Comédie : explosion (de rire) en plein vol
La comédie Y a-t-il un pilote dans l’avion ? du trio ZAZ (Zucker, Abrahams, Zucker) a bien plus marqué les esprits que les navets catastrophe dont elle se gausse (A l’heure zéro et Airport). Une belle idée du film parmi d’autres est son générique d’ouverture, s’inspirant du thriller maritime Les Dents de la mer. Plus tard, un membre des ZAZ, Jim Abrahams, tournera Hot shots !, pastiche de Top Gun de Tony Scott, où Charlie Sheen campe Tom Cruise. Soit dit en passant, pour Quentin Tarantino, la plus-value kitsch du Top Gun réside dans ses nombreux sous-entendus gay. On inclura dans la catégorie le piquant Arrête-moi si tu peux de Spielberg, histoire d’un imposteur se faisant passer, notamment, pour un pilote de ligne. Un avant-goût du dévastateur Loup de Wall Street avec le même DiCaprio.

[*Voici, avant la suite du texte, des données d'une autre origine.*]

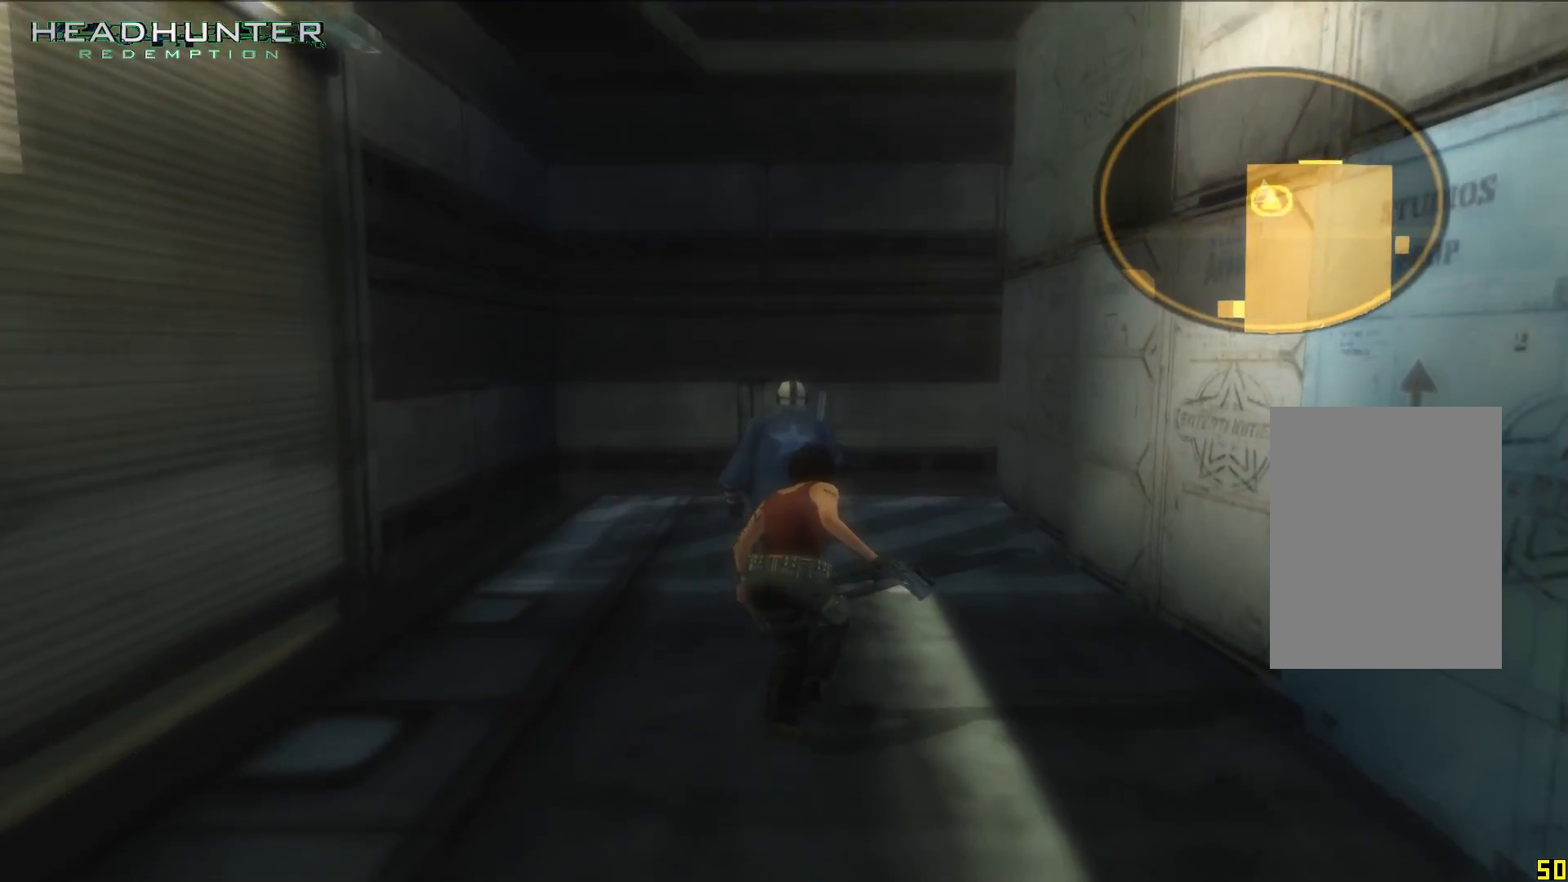
{"dt_ms": 500, "buttons": ["A", "L2", "R1"], "left_stick": "up", "right_stick": "center", "button_events": [[483, "A", "down"], [483, "R1", "down"]]}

https://www.youtube.com/watch?v=YIBRmqQzEcA
Dessin animé : le dernier maître de l’air
Fils du directeur d’une firme aéronautique portant son nom, Hayao Miyazaki a contracté le virus de l’aviation dès l’enfance. Parmi les auteurs de dessins animés, c’est celui qui a exprimé avec une plus grande force sa fascination pour le ciel et ce qui s’y meut. Sans faire l’inventaire des engins volants dans son œuvre, citons trois exemples marquants : Le Château dans le ciel, qui se déroule essentiellement dans les airs, où tout un monde grouillant s’agite ; Porco Rosso, situé dans les années 1920, sur les exploits et les amours d’un cochon romantique, pilote d’hydravion ; et enfin, situé à la même époque, son dernier film, le réaliste et grave Le Vent se lève, sur les débuts de l’industrie aéronautique au Japon. Cette prédilection pour l’espace aérien révèle chez Miyazaki un refus récurrent de la contrainte exercée par l’attraction terrestre, et par extension un certain rejet de l’humanité, vecteur de destruction du monde.